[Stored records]
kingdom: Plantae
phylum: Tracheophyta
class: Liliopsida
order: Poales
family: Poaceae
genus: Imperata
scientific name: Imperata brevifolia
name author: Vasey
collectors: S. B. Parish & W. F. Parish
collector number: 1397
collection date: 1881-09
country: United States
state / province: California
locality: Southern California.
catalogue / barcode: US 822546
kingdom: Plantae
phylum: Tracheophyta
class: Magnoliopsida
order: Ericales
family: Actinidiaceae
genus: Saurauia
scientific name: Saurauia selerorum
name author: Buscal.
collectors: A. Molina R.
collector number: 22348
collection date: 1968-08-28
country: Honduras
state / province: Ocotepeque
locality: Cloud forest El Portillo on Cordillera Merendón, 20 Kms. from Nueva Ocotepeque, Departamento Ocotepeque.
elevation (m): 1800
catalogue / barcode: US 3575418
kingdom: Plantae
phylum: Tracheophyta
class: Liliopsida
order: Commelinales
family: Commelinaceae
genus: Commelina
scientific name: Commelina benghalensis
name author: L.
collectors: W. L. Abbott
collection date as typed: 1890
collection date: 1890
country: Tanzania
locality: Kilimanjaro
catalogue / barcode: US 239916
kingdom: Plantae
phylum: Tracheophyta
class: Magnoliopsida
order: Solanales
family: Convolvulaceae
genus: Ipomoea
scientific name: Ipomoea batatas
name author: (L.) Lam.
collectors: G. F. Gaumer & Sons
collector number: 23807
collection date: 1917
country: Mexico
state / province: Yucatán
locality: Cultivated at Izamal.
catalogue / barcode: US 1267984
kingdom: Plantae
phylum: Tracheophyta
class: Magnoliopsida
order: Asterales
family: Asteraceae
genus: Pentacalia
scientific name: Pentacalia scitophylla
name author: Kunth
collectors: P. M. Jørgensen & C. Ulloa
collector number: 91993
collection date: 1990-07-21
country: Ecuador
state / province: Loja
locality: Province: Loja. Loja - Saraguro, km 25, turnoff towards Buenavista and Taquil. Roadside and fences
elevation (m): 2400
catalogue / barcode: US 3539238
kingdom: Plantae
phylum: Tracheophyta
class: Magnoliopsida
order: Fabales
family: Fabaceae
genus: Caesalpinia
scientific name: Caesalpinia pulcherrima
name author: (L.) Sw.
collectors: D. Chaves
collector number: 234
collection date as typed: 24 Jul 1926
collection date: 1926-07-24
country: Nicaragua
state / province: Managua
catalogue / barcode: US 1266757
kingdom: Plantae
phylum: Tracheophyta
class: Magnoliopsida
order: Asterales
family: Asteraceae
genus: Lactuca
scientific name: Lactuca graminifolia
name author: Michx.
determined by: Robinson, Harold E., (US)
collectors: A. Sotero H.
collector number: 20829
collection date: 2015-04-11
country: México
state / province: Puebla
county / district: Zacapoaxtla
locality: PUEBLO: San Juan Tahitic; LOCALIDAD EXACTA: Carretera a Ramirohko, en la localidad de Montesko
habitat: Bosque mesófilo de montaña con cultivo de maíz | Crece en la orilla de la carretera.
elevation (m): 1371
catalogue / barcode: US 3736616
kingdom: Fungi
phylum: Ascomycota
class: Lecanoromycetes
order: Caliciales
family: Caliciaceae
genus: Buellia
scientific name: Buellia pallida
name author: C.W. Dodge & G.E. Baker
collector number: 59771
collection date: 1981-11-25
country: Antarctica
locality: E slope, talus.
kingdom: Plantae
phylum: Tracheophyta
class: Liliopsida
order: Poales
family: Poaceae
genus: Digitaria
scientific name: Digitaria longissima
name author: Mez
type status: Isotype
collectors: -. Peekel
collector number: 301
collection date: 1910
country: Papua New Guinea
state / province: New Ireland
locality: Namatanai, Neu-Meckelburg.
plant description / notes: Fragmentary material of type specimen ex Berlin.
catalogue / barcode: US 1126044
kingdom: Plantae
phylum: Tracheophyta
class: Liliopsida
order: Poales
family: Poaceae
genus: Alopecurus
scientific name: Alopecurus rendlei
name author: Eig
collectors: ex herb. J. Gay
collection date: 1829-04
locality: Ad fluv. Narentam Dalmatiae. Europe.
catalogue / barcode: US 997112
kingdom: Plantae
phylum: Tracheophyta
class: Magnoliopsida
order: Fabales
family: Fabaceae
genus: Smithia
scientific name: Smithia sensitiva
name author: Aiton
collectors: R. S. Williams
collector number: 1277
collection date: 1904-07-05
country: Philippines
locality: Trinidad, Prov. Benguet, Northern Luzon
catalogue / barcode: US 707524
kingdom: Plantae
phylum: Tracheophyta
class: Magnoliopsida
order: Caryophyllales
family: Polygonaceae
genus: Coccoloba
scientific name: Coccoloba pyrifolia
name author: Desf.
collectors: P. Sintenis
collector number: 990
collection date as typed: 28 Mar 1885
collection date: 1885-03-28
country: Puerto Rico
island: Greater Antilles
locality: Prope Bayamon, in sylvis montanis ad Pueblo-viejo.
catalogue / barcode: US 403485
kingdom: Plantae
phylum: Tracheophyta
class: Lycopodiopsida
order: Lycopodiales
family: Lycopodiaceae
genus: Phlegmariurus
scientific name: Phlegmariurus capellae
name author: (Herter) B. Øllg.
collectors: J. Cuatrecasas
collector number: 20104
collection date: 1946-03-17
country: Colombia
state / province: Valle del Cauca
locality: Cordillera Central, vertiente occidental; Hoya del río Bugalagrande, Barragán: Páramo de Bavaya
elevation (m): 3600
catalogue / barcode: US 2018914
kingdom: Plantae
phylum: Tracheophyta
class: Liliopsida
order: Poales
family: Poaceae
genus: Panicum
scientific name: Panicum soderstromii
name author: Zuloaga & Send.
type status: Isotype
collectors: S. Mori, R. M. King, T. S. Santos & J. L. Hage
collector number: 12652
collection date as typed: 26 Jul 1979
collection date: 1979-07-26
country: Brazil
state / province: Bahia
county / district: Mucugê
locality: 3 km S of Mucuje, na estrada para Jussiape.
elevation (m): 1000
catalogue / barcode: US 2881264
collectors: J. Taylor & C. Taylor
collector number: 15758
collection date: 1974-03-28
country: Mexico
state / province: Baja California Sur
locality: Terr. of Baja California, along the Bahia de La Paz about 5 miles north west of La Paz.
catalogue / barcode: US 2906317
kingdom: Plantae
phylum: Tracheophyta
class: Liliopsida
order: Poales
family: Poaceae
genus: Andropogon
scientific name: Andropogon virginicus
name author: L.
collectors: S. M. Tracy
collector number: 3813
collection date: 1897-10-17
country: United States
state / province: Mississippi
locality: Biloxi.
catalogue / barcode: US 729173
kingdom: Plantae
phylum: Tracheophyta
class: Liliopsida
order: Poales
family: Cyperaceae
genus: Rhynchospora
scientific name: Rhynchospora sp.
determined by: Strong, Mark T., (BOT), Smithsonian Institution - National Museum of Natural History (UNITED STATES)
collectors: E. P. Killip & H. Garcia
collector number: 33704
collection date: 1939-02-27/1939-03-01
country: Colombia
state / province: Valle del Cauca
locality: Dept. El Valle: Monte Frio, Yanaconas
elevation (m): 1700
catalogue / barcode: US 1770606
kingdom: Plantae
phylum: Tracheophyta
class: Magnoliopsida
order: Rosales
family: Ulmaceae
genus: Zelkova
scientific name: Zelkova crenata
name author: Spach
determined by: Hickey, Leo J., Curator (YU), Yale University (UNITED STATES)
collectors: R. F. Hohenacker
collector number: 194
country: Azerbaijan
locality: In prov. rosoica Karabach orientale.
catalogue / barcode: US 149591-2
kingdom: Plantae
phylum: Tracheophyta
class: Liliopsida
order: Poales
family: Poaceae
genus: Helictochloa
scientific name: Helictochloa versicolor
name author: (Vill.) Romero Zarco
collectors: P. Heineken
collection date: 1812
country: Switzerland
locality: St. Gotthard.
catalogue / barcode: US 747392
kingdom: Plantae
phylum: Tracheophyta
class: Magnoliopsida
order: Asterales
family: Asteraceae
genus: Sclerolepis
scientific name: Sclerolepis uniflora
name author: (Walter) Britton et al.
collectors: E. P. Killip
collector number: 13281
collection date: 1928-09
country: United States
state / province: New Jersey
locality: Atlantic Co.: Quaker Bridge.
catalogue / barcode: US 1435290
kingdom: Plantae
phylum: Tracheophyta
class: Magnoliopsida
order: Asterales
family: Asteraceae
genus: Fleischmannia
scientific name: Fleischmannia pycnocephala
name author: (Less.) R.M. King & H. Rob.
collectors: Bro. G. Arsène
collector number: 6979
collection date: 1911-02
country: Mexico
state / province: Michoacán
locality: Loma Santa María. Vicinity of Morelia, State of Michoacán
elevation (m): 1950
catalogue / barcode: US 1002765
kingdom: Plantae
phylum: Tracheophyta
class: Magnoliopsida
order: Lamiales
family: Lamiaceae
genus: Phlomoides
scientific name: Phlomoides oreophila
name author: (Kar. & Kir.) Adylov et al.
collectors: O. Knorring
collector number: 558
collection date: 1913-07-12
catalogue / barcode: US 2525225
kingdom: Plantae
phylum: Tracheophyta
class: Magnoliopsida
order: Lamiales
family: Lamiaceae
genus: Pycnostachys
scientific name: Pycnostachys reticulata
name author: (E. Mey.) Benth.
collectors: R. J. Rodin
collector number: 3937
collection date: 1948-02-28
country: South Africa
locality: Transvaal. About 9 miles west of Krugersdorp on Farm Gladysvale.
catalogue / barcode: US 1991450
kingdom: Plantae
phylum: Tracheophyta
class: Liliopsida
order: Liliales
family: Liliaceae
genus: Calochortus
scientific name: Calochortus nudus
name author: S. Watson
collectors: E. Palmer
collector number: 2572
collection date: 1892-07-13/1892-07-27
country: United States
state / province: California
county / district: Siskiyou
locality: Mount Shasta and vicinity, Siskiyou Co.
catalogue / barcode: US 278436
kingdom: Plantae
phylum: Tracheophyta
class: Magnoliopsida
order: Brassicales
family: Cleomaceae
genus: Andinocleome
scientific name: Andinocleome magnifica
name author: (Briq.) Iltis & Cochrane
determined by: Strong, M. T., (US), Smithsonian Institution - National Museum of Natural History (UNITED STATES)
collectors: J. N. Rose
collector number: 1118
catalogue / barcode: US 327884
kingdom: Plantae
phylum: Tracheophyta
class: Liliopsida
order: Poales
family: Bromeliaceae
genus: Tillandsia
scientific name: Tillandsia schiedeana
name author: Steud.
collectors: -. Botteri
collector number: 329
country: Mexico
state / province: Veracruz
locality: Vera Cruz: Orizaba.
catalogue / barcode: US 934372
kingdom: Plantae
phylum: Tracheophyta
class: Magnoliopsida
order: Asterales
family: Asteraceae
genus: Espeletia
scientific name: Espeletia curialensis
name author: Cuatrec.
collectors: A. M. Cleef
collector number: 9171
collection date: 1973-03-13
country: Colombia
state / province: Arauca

◆ **STATED TASK**
Rewrite the material from the line containing "name author: (E. Mey.) Benth." through the end, inclusive, substituting "collection site" for every "locality" and leaving everything else unchanged.

◆ **SOLUTION**
name author: (E. Mey.) Benth.
collectors: R. J. Rodin
collector number: 3937
collection date: 1948-02-28
country: South Africa
collection site: Transvaal. About 9 miles west of Krugersdorp on Farm Gladysvale.
catalogue / barcode: US 1991450
kingdom: Plantae
phylum: Tracheophyta
class: Liliopsida
order: Liliales
family: Liliaceae
genus: Calochortus
scientific name: Calochortus nudus
name author: S. Watson
collectors: E. Palmer
collector number: 2572
collection date: 1892-07-13/1892-07-27
country: United States
state / province: California
county / district: Siskiyou
collection site: Mount Shasta and vicinity, Siskiyou Co.
catalogue / barcode: US 278436
kingdom: Plantae
phylum: Tracheophyta
class: Magnoliopsida
order: Brassicales
family: Cleomaceae
genus: Andinocleome
scientific name: Andinocleome magnifica
name author: (Briq.) Iltis & Cochrane
determined by: Strong, M. T., (US), Smithsonian Institution - National Museum of Natural History (UNITED STATES)
collectors: J. N. Rose
collector number: 1118
catalogue / barcode: US 327884
kingdom: Plantae
phylum: Tracheophyta
class: Liliopsida
order: Poales
family: Bromeliaceae
genus: Tillandsia
scientific name: Tillandsia schiedeana
name author: Steud.
collectors: -. Botteri
collector number: 329
country: Mexico
state / province: Veracruz
collection site: Vera Cruz: Orizaba.
catalogue / barcode: US 934372
kingdom: Plantae
phylum: Tracheophyta
class: Magnoliopsida
order: Asterales
family: Asteraceae
genus: Espeletia
scientific name: Espeletia curialensis
name author: Cuatrec.
collectors: A. M. Cleef
collector number: 9171
collection date: 1973-03-13
country: Colombia
state / province: Arauca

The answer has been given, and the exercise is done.